Namun, lagi-lagi Gus Dur melakukan hal yang tak terduga. Setelah Pilpres
putaran pertama yang berlangsung 5 Juli 2004 menempatkan SBY-JK dan
Megawati-Hasyim sebagai pasangan kandidat yang akan maju ke putaran ke dua, Gus
Dur dengan sangat santai kembali bertemu dan berdialog dengan Megawati.
Begitupun sikapnya terhadap tokoh-tokoh lain seperti Amien Rais dan SBY. Meski
kerapkali bersebrangan dan saling mengkritik, secara pribadi Gus Dur tetap bisa
berhubungan baik dengan kedua tokoh ini.
Model interaksional juga dipraktikkan Gus Dur dalam
membangun semangat pularisme dan multikulturalisme. Dia membangun komunikasi
yang harmonis dengan banyak tokoh dan komunitas lintas agama, lintas etnis
bahkan lintas ideologi. Melindungi kelompok minoritas tidak hanya dalam
retorika tetapi juga dalam berbagai aktivitas dan kebijakan nyata baik saat dia
di luar maupun di dalam kekuasaan. Tidak banyak tokoh muslim kontemporer yang
mampu menjembatani pluralisme di level aksi, terlebih di hal-hal tertentu yang
kontroversial dan bertentangan dengan mainstream.

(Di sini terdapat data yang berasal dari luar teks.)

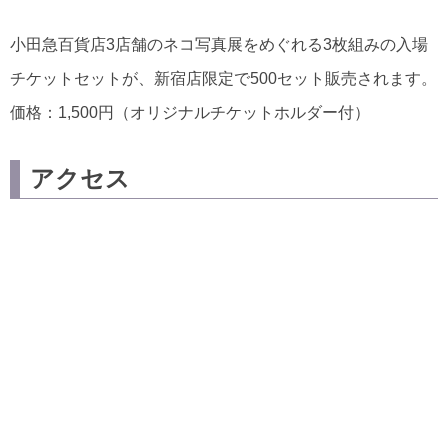
小田急百貨店3店舗のネコ写真展をめぐれる3枚組みの入場
チケットセットが、新宿店限定で500セット販売されます。
価格：1,500円（オリジナルチケットホルダー付）
アクセス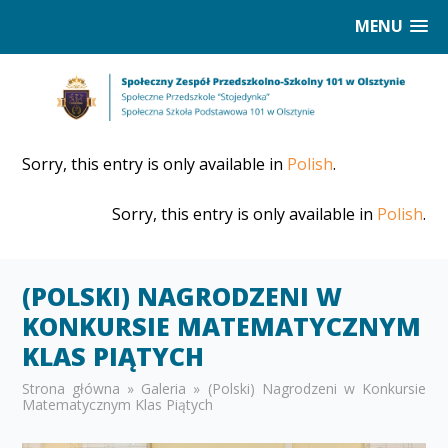
MENU
Sorry, this entry is only available in
Polish
.
Sorry, this entry is only available in
Polish
.
(POLSKI) NAGRODZENI W
KONKURSIE MATEMATYCZNYM
KLAS PIĄTYCH
Strona główna
»
Galeria
»
(Polski) Nagrodzeni w Konkursie
Matematycznym Klas Piątych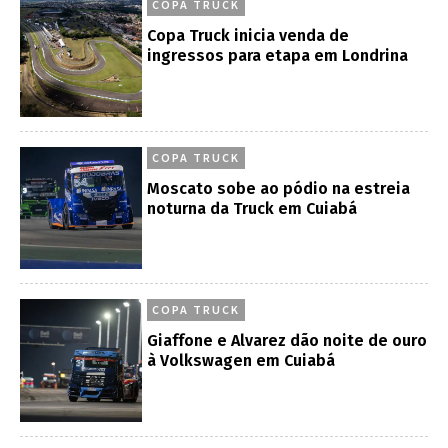
COPA TRUCK
Copa Truck inicia venda de
ingressos para etapa em Londrina
COPA TRUCK
Moscato sobe ao pódio na estreia
noturna da Truck em Cuiabá
COPA TRUCK
Giaffone e Alvarez dão noite de ouro
à Volkswagen em Cuiabá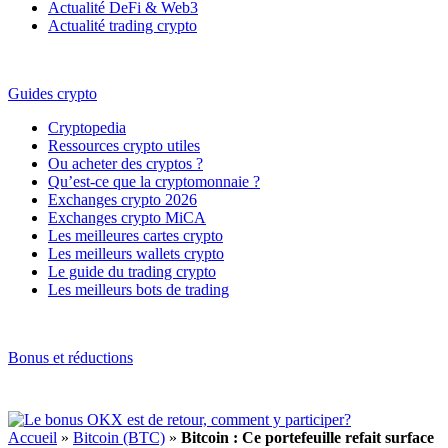
Actualité DeFi & Web3
Actualité trading crypto
Guides crypto
Cryptopedia
Ressources crypto utiles
Ou acheter des cryptos ?
Qu’est-ce que la cryptomonnaie ?
Exchanges crypto 2026
Exchanges crypto MiCA
Les meilleures cartes crypto
Les meilleurs wallets crypto
Le guide du trading crypto
Les meilleurs bots de trading
Bonus et réductions
Accueil
»
Bitcoin (BTC)
»
Bitcoin : Ce portefeuille refait surface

Gus Dur telah sukses mengomunikasikan ajaran Islam
damai dan rahmat bagi semesta alam dalam sebuah pemahaman bersama (mutual
understanding) melalui penguatan nilai-nilai kemanusiaan yang universal. Di
tengah menguatnya radikalisme atas nama agama termasuk jaringan terorisme yang
kian aktual di Indonesia dan dunia, Gus Dur tidak bosan-bosanya memerankan diri
sebagai pembawa pesan bahwa inklusivisme Islam adalah keharusan.
·
Model Transaksional
Satu hal lagi yang tidak bisa kita nafikan saat
membaca komunikasi politik Gus Dur adalah model transaksional. Gus Dur adalah
satu diantara aktor politik yang banyak memberi pelajaran berharga mengenai
bagaimana seharusnya kita menegosiasikan ide, gagasan, pemikiran dan tindakan
sosial politik kita di tengah lingkungan yang kian kompetitif. Gus Dur kerap
membuka diskursus di media massa tentang banyak hal, termasuk yang oleh
sebagian orang dianggap sebagai isu sensitif.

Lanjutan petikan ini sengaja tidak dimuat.